One option is to measure the peak to local background ratio. Since the background signal originates from the same electron interaction volume as the characteristic x-rays, it will be subject to the same absorption effects, and hence can be used to correct approximately for topographic errors. A practical problem with this approach is that the peak to background ratio in this measurement configuration is typically large (50:1 for calcium in this case) thus an excessively long collection time is needed to acquire sufficient background signal to calculate an adequately precise peak to background ratio.

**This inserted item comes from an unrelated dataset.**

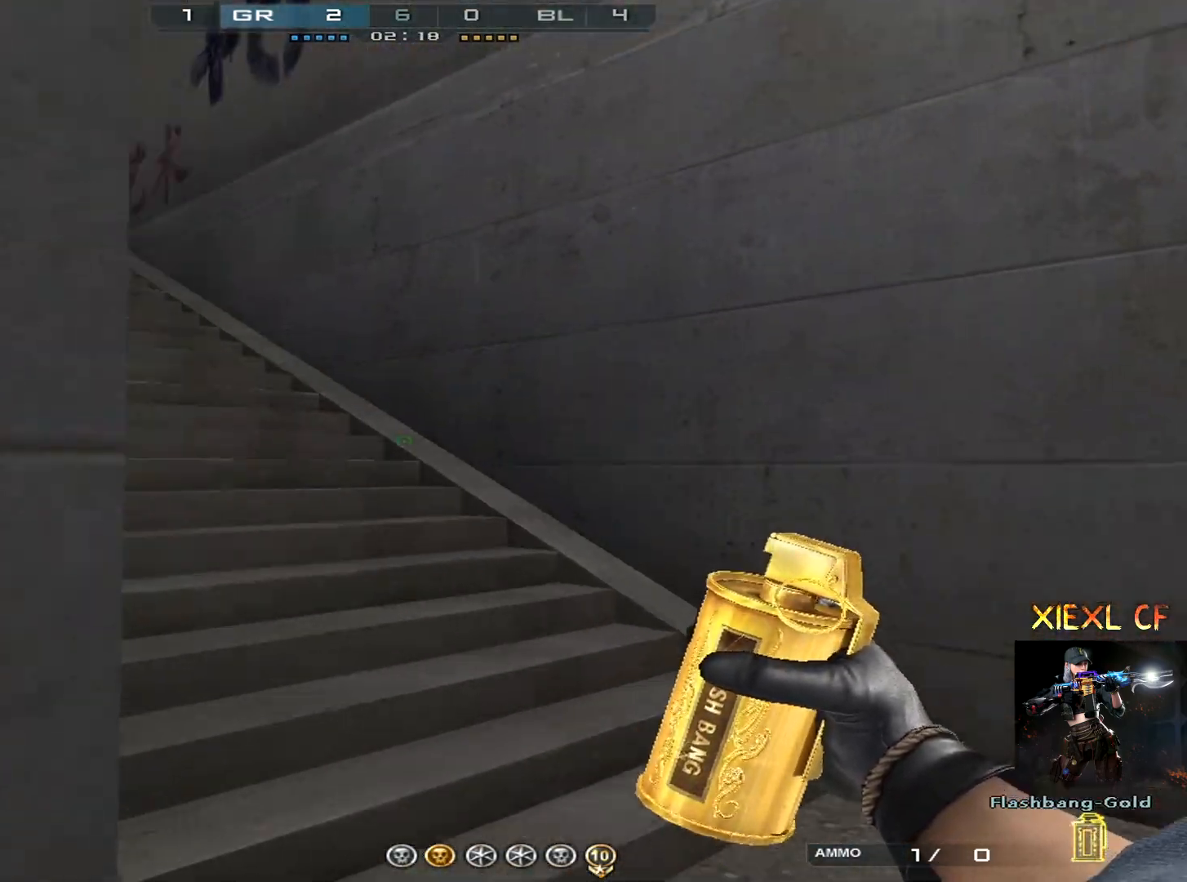
{"keys": ["a", "w"], "mouse": [], "events": [[183, "a", "down"]]}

Another approach is to take repeat point measurements in multiple specimen orientations, either by rotating the specimen around the beam axis, or with the use of multiple detectors. A simpler alternative to obtaining an average composition for the calcification involves measurement of multiple points over the calcification surface; if the orientation of measurement points in the beam-specimen-detector plane is symmetrically distributed relative the specimen normal, then the median measurement will approximate to the median composition with a surface orientation normal to the beam axis. This was verified with measurements distributed over the surface of a 70 μm spherical particle of synthetic hydroxyapatite. In some cases there was evidence of systematic orientation of flakes comprising the calcification, due to the directional cutting action of the microtome blade. A hybrid approach was therefore adopted, consisting of measuring multiple points, rotating the specimen by 180°, and measuring another set of points. The median and confidence interval of the elemental ratios of interest was calculated for the combined set of points using Efron’s nonparametric bias-corrected and accelerated (BCa) bootstrap method in R49, 50. Based on the 95% confidence interval, the mean precision of the median for a set of measurements on a calcification was ±3.4% for Ca:P ratio, and ±16% for both Mg:Ca and Na:Ca ratios.